Menghadapi semester akhir, mahasiswa mulai dihantui dengan penyusunan tugas akhir. Tugas Akhir atau TA adalah mata kuliah terakhir dengan nilai SKS paling besar dan penentu lulus atau tidaknya mahasiswa untuk mendapatkan gelar.Â
Penamaan TA di beberapa kampus memiliki perbedaan. Lebih sering disebut dengan sebutan skripsi untuk program studi S1. Sedangkan TA lebih dikenal di kalangan mahasiswa D3.
Semakin berkembangnya pendidikan, merubah pola persyaratan yang harus ditempuh oleh mahasiswa agar bisa lulus. Mayoritas kampus di Indonesia masih menerapkan penyusunan skripsi sebagai persyaratan kelulusan mahasiswanya. Namun ada pula yang hanya sekadar membuat riset sederhana, membuat laporan, atau bahkan membuat produk atau karya yang bermanfaat.
Apapun bentuk tugas akhirnya, mahasiswa tingkat akhir akan diberikan dosen pembimbing yang menjadi pengarah, pembimbing, sekaligus yang memiliki andil untuk memberikan nilai. Pemilihan dospem di berbagai kampus beragam. Ada yang memberikan kesempatan kepada mahasiswa untuk memilih dospemnya. Adapula yang dipilihkan langsung oleh pihak kampus.
Bagi kampus yang memberikan kesempatan pada mahasiswa untuk memilih dospemnya, bukan berarti akan seratus persen dikabulkan. Banyak faktor yang mempengaruhi permohonan mahasiswa terkait dospem akan di acc atau tidak. Mulai dari banyak jumlah dosen dan mahasiswa, serta judul yang diajukan apakah sesuai dengan bidang ilmu dospem yang diajukan atau tidak.
Bagaimanapun sistem pembagian dospem di kampus, mahasiswa harus mengerjakan tugas akhirnya dengan sungguh-sungguh. Sekalipun mendapatkan dospem yang terkanal super baik saat mengajar dan selalu memberikan nilai A.
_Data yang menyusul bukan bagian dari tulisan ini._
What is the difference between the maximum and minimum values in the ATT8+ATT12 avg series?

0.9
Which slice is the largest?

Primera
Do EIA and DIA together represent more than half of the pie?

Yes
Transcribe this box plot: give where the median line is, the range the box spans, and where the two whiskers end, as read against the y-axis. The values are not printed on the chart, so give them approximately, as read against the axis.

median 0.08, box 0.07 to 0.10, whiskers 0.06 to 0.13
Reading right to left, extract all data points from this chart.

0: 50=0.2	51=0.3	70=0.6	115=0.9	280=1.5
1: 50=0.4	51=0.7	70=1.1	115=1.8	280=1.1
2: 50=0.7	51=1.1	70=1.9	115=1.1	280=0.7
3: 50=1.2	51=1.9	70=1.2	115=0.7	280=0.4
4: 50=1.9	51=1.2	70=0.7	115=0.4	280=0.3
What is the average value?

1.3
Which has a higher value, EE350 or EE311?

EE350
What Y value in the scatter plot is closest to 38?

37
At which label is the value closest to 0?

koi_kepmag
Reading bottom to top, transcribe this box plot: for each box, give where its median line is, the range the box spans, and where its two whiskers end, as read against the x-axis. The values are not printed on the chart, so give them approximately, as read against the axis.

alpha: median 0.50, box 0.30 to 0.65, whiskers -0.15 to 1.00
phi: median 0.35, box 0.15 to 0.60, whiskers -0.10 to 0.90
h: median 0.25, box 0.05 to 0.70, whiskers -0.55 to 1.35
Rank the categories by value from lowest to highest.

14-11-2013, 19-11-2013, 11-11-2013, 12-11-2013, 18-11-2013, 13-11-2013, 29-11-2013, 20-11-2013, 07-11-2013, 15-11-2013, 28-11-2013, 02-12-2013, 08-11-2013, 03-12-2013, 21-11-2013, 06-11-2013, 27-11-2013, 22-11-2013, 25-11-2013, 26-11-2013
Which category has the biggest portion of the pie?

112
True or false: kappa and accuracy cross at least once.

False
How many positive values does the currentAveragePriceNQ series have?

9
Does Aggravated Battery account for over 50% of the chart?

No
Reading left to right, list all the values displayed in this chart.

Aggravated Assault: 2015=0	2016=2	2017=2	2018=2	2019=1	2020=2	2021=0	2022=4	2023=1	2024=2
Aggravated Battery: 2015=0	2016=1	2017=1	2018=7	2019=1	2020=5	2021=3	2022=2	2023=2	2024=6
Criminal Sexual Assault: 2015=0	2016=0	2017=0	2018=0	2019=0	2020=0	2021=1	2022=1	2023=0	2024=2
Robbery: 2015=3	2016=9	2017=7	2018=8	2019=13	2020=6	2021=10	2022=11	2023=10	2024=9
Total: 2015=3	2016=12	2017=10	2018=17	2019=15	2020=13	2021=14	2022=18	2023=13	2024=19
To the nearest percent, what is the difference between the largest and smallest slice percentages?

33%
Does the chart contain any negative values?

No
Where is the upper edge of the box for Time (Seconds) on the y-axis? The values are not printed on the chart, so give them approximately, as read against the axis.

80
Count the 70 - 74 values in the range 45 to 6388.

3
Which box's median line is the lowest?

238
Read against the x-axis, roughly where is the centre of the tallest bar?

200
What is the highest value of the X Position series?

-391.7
Sering terjadi ketakutan-ketakutan sebelum memulai penyusunan tugas akhir. Jangankan saat memulai penyusunan tugas akhir, mahasiswa kerap sungkan menemui dospemnya hanya untuk mengkonfirmasi bahwa dirinya selama satu semester meminta bimbingan dalam penyusunan tugas akhir.
Ketakutan ini muncul dari stereotipe yang berkembang di kalangan mahasiswa bahwa dosen pembimbing itu killer. Cenderung galak, perkataannya kasar, bikin sakit hati, selalu merasa benar, dan begitu profeksionis. Mahasiswa tidak pernah benar. Sedangkan dosen pembimbing selalu benar.
Stereotipe dosen pembimbing killer berkembang dari cerita kakak tingkat yang berbagi kisahnya saat mengerjakan tugas akhir. Menceritakan betapa sulitnya untuk bisa meluluhkan hati dosen pembimbing.
Padahal, jika mahasiswa mau sejenak saja untuk merenungkan bahwa standar seseorang dianggap galak, tegas, atau bahkan killer itu berbeda-beda. Misalnya saja, kita melihat parenting orang tua teman kita yang terlihat kasar. Padahal menurut teman kita itu adalah hal yang biasa dan wajar karena bentuk rasa sayang sebagai orang tua.